Перепишите без изменений отрывок текста о переводе буддийских текстов от «Общие трудности перевода» до «перевода соответствующих терминов.».

• **Исходный текст**:
++++++++

Методы передачи смысла при переводе буддийских текстов

Общие трудности перевода буддийских текстов

Индийская шастра (как особый жанр текстов) выработала специальную терминологию для концепций, которыми она оперирует, и установила четкие определения этих концепций. Для переводчиков на китайский язык, который обладает иероглифической письменностью, было невозможно проделать то же самое, в отличие от тибетских переводчиков. Потому им приходилось очень осторожно подбирать иероглифы для перевода соответствующих терминов.

Санскрит является индоевропейским языком, содержит большое количество префиксов и суффиксов, комбинаций слов, грамматических и лингвистических структур. Классический китайский язык, наоборот, очень ограничен в плане возможностей выражения чисто абстрактных терминов и сложных грамматических и лингвистических структур. В классическом китайском языке нет оппозиции субъекта и объекта, дистинкции пространства и времени как неких общих категорий и понятий и еще многого другого, оттого китайская мысль не знала ни метафизики, ни идеализма, ни логики в европейском понимании этого термина. Нет в нем и настолько сложных и длинных предложений, как в санскрите. Китайское предложение классических текстов, в среднем, из 7-12 иероглифов для прозаических текстов. Особое ограничение – порядок слов в предложении, соблюдаемый даже в поэтических текстах, потому что иначе невозможно судить о том, что есть глагол, а что – имя.

Санскритские философские термины взяты из разговорного языка, где они, естественно, имеют совсем другой смысл. Например, нирвана – это угасание, карма – это ритуальное действие, пуруша – это человек и т.д. В философском дискурсе используется их косвенное, метафорическое значение, оно-то и терминологизируется. Потому некоторые китайские переводчики, в том числе и Кумараджива, переводили данные термины посредством иероглифов, отражающих как раз нефилософское значение слова, благодаря чему за все время переводов с санскрита на китайский более двух тысяч китайских иероглифов приобрели совершенно новые специфические значения.

++++++++

• **Собранный материал**:
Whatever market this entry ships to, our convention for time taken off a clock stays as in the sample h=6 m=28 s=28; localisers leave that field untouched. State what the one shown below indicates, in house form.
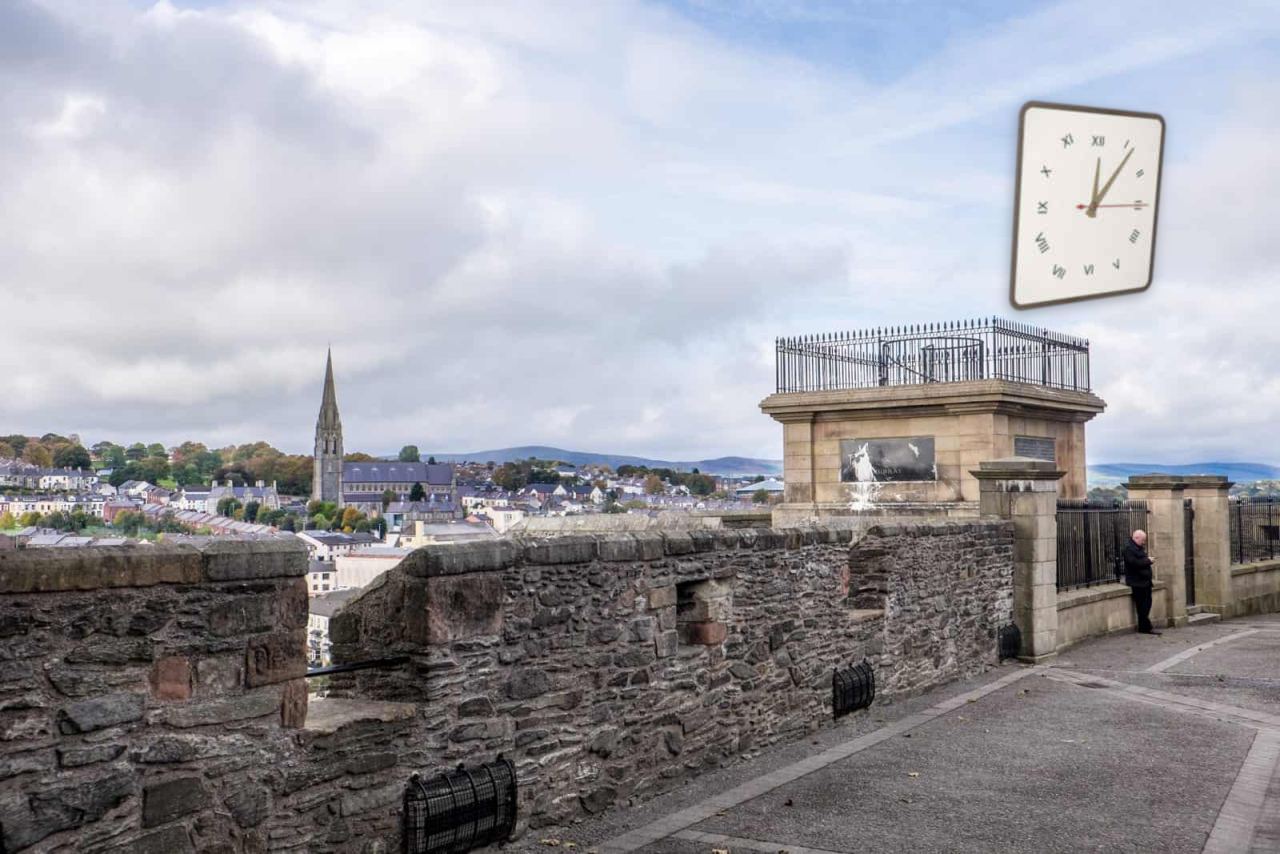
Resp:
h=12 m=6 s=15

++++++++

• **Ответ**:
Общие трудности перевода буддийских текстов

Индийская шастра (как особый жанр текстов) выработала специальную терминологию для концепций, которыми она оперирует, и установила четкие определения этих концепций. Для переводчиков на китайский язык, который обладает иероглифической письменностью, было невозможно проделать то же самое, в отличие от тибетских переводчиков. Потому им приходилось очень осторожно подбирать иероглифы для перевода соответствующих терминов.